Prendendo avvio nel 1969, la pubblicazione di “Storia dell’arte“ ha attraversato l’ultimo scorcio del cosiddetto «Secolo breve», segnato prima dall’acuirsi dei conflitti ideologici (il Sessantotto precede di un anno la nascita della rivista), poi dalla caduta delle ideologie del Novecento e dagli eventi del 1989 che hanno radicalmente trasformato l’assetto internazionale. In quel complesso quadro di mutamenti e – come rilevava Argan nell’Editoriale del n. 1 – di «crisi delle discipline umanistiche», “Storia dell’arte“ ha offerto uno spazio di ricerca il più possibile autonomo da rigidi schieramenti (e naturalmente dalle istanze del mercato e dalla logica dei consumi). Oggi, in un clima politico profondamente mutato e instabile, alle prese con una storia anch’essa di grandi cambiamenti, fare una storia dell’arte “a tutto tondo”, libera da tentazioni settorialistiche, aperta alle diverse metodologie e ai nuovi strumenti di ricerca, anche quelli offerti dalla tecnologia (Argan già nel ’69 esortava all’aggiornamento tecnologico e all’uso sistematico degli “ordinatori”), costituisce una proposta quanto mai necessaria. Di fronte a uno scenario culturale sempre più tentato dai particolarismi e da tensioni divisive, dando seguito all’ampia prospettiva della tradizione umanistica di matrice europea, è davvero opportuno aprirsi alle nuove direttrici dei Global Studies

Cercheremo, dunque, di cogliere i frutti più importanti del lavoro sedimentato nel passato da quanti hanno collaborato con “Storia dell’arte”, innestandoli nel futuro e continuando a promuovere quella collaborazione tra studiosi di lungo corso e più giovani, che è stata una prerogativa importante della nostra rivista. 
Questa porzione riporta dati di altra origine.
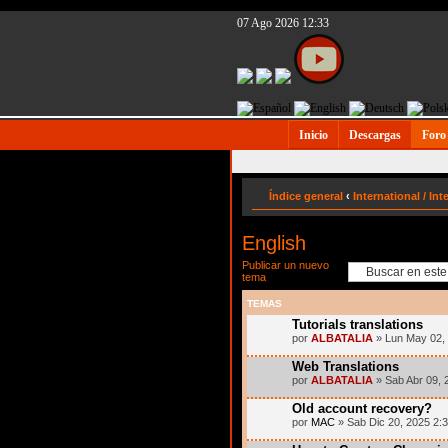
07 Ago 2026 12:33
Inicio
Descargas
Foro
Índice general
‹
International / Int
English
Publicar un nuevo
tema
TEMAS
Tutorials translations
por
ALBATALIA
» Lun May 02,
Web Translations
por
ALBATALIA
» Sab Abr 09, 
Old account recovery?
por
MAC
» Sab Dic 20, 2025 2:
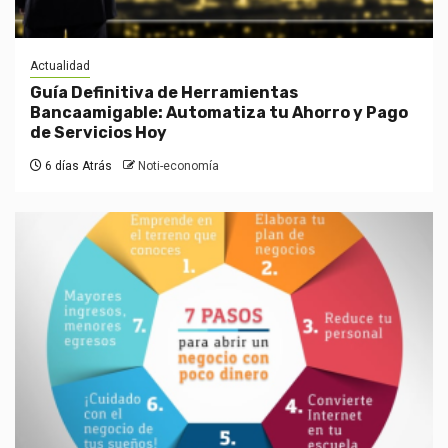
Actualidad
Guía Definitiva de Herramientas
Bancaamigable: Automatiza tu Ahorro y Pago
de Servicios Hoy
6 días Atrás
Noti-economía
Con questo fascicolo inizia una Nuova Serie di “Storia dell’arte“, che avrà una cadenza semestrale e non più quadrimestrale. È doveroso ringraziare i generosi donatori, che in questo momento di passaggio hanno offerto il loro sostegno.

Maurizio Calvesi passa ora il testimone della direzione di “Storia dell’arte“, ma resta viva la sua lezione di grande Umanista. Sicuro di interpretare il sentimento dei suoi numerosissimi amici, allievi e colleghi, desidero esprimergli tutta la nostra affettuosa gratitudine. Non meno grati siamo ad Augusta Monferini, per la dedizione con cui ha curato in questi anni la pubblicazione della rivista, superando difficoltà di ogni genere. Il suo impegno e la sua passione ci incoraggiano a continuare questa impresa.